Wednesday, March 3, 2010

The Invisible Entrepreneurs

Joanne Lenweaver, our director of the Women Inspiring the Spirit of Entrepreneurship (WISE) Center, gave me a great article by Nan Langowitz, Associate Professor of Management and the Director and Cofounder, Center for Women's Leadership at Babson College. The article is Myths and Realities of Women Entrepreneurs, and here are the opening two paragraphs:

Quick, think of an entrepreneur! Did you think of Michael Dell or Sam Walton or Ben and Jerry? But what about Anita Roddick (The Body Shop) or Sandy Lerner (Cisco) or Kay Koplovitz (USA Networks)? In three separate studies of women entrepreneurs I’ve conducted over the past few years, we’ve learned a good deal more than what the business press imparts.

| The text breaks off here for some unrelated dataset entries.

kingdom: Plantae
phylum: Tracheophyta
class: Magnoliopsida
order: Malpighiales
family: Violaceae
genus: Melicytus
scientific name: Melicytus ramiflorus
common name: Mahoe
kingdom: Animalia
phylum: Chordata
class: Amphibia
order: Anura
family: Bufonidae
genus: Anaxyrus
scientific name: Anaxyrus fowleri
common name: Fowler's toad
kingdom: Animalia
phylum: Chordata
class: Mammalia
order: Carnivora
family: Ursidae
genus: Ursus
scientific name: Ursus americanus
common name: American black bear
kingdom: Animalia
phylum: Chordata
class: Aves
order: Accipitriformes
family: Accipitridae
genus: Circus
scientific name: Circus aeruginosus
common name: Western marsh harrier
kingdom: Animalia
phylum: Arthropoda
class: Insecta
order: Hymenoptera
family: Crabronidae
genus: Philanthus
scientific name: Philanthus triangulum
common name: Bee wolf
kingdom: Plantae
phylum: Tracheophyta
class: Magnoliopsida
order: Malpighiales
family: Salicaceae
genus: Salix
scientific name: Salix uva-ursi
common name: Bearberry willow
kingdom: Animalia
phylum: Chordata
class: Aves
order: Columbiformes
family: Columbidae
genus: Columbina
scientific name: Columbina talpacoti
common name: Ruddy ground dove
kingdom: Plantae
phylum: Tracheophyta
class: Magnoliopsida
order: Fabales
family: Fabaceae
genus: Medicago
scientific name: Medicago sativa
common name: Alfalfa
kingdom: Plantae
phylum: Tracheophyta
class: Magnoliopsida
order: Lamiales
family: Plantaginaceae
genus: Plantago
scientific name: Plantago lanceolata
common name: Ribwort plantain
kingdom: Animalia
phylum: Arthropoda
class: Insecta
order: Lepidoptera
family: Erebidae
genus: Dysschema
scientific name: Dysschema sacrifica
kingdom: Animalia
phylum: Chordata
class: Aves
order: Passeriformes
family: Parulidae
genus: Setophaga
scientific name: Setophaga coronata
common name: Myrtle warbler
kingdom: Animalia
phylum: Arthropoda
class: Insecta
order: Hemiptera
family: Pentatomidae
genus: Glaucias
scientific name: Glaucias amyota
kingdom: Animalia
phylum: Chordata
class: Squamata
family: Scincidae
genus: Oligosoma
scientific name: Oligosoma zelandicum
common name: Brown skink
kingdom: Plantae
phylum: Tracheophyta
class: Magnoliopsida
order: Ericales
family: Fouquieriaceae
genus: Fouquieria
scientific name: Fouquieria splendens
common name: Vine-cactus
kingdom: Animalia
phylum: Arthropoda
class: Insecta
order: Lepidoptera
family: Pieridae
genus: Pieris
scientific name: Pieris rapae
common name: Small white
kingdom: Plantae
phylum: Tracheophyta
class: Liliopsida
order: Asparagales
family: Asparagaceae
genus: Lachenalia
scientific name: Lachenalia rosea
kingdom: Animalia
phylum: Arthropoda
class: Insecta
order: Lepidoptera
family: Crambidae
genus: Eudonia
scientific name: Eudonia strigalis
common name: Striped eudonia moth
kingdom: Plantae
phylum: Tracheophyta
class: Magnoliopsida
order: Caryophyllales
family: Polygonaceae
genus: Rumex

In a research study completed last year, we studied the coverage of women entrepreneurs in the business press. The most immediate finding was that coverage is extremely low. Indeed, other scholars have coined the phrase "the invisible entrepreneurs" to describe media coverage of women business founders and their companies.

The number of women entrepreneurs is increasing at an extraordinary rate, growing at four times the national pace of business formation between 1997 and 2002. Women owned firms now account for nearly 40 percent of U.S. businesses. But just what do we know about women entrepreneurs, and where do we learn it from? For most business people, what they know about women entrepreneurs tends to be what they learned in business school or what they read in the business press

Right after talking about the article with Joanne, I went through my office to find all of the popular business press publications I could find…and guess what, out of 22 publications, only four had a woman on the cover. As I read through Professor Langowitz’s article, I thought about all the fantastic women entrepreneurs that I know…they are in a variety of fields from time share to air conditioning and heating from the head of an ad agency to the head of a modeling agency and everything in between. I know women who run restaurateurs, manufacturing businesses, technology companies, a company that deals with helping you scrapbook your trip and an awesome woman who runs a company helping plastic surgeons do a better job of marketing their services. If I could find these entrepreneurs, I wonder why the popular press can’t.

1 comment:

  1. As entrepreneurs women will experience many wonderful experiences as well as some that are not ideal.However,another added tip would be to just stay consistent and not to turn away when things are not as ideal.Your hard work will pay off.